* _Exercise requirements_: Reproduce the text of each entry below word for word, line by line, with nothing changed.
Information given Start Marker
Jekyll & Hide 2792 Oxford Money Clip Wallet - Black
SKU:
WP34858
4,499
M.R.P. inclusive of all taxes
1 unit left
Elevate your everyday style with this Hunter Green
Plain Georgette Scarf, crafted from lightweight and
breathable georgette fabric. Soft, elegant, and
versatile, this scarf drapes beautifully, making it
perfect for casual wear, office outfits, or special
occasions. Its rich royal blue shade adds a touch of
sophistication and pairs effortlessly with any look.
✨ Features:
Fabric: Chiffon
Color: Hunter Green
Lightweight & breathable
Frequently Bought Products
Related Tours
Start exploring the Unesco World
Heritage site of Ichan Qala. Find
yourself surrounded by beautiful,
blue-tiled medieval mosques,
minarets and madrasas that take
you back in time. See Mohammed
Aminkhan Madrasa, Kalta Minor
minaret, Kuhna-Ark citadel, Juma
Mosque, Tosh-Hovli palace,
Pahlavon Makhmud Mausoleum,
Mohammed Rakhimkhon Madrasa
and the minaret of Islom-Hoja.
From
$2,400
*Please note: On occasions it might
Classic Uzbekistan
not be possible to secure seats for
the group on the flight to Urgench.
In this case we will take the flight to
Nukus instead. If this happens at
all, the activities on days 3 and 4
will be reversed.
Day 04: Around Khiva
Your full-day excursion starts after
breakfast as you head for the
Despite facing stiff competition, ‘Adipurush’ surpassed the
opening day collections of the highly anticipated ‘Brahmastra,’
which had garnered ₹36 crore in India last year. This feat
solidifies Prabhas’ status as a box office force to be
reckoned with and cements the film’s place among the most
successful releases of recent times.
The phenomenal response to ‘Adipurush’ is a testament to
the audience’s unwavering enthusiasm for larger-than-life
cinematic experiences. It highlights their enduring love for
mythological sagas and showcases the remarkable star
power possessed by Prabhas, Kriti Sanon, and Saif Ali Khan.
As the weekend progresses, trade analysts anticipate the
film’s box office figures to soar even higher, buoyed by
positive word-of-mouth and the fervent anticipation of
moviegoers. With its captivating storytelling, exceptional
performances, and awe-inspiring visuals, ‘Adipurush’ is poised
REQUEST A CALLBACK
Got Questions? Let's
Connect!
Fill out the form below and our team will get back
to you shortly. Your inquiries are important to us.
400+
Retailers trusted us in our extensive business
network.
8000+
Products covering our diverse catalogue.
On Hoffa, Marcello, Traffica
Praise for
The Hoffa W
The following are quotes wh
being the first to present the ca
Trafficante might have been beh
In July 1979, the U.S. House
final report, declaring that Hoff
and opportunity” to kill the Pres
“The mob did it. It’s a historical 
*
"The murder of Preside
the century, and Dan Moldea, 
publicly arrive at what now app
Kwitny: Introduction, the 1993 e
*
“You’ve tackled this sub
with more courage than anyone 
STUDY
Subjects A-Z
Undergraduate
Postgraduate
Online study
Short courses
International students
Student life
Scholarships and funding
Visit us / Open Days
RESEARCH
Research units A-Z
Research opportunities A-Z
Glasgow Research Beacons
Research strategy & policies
Information given End Marker
* _Worked solution_:
Jekyll & Hide 2792 Oxford Money Clip Wallet - Black
SKU:
WP34858
4,499
M.R.P. inclusive of all taxes
1 unit left
Elevate your everyday style with this Hunter Green
Plain Georgette Scarf, crafted from lightweight and
breathable georgette fabric. Soft, elegant, and
versatile, this scarf drapes beautifully, making it
perfect for casual wear, office outfits, or special
occasions. Its rich royal blue shade adds a touch of
sophistication and pairs effortlessly with any look.
✨ Features:
Fabric: Chiffon
Color: Hunter Green
Lightweight & breathable
Frequently Bought Products
Related Tours
Start exploring the Unesco World
Heritage site of Ichan Qala. Find
yourself surrounded by beautiful,
blue-tiled medieval mosques,
minarets and madrasas that take
you back in time. See Mohammed
Aminkhan Madrasa, Kalta Minor
minaret, Kuhna-Ark citadel, Juma
Mosque, Tosh-Hovli palace,
Pahlavon Makhmud Mausoleum,
Mohammed Rakhimkhon Madrasa
and the minaret of Islom-Hoja.
From
$2,400
*Please note: On occasions it might
Classic Uzbekistan
not be possible to secure seats for
the group on the flight to Urgench.
In this case we will take the flight to
Nukus instead. If this happens at
all, the activities on days 3 and 4
will be reversed.
Day 04: Around Khiva
Your full-day excursion starts after
breakfast as you head for the
Despite facing stiff competition, ‘Adipurush’ surpassed the
opening day collections of the highly anticipated ‘Brahmastra,’
which had garnered ₹36 crore in India last year. This feat
solidifies Prabhas’ status as a box office force to be
reckoned with and cements the film’s place among the most
successful releases of recent times.
The phenomenal response to ‘Adipurush’ is a testament to
the audience’s unwavering enthusiasm for larger-than-life
cinematic experiences. It highlights their enduring love for
mythological sagas and showcases the remarkable star
power possessed by Prabhas, Kriti Sanon, and Saif Ali Khan.
As the weekend progresses, trade analysts anticipate the
film’s box office figures to soar even higher, buoyed by
positive word-of-mouth and the fervent anticipation of
moviegoers. With its captivating storytelling, exceptional
performances, and awe-inspiring visuals, ‘Adipurush’ is poised
REQUEST A CALLBACK
Got Questions? Let's
Connect!
Fill out the form below and our team will get back
to you shortly. Your inquiries are important to us.
400+
Retailers trusted us in our extensive business
network.
8000+
Products covering our diverse catalogue.
On Hoffa, Marcello, Traffica
Praise for
The Hoffa W
The following are quotes wh
being the first to present the ca
Trafficante might have been beh
In July 1979, the U.S. House
final report, declaring that Hoff
and opportunity” to kill the Pres
“The mob did it. It’s a historical 
*
"The murder of Preside
the century, and Dan Moldea, 
publicly arrive at what now app
Kwitny: Introduction, the 1993 e
*
“You’ve tackled this sub
with more courage than anyone 
STUDY
Subjects A-Z
Undergraduate
Postgraduate
Online study
Short courses
International students
Student life
Scholarships and funding
Visit us / Open Days
RESEARCH
Research units A-Z
Research opportunities A-Z
Glasgow Research Beacons
Research strategy & policies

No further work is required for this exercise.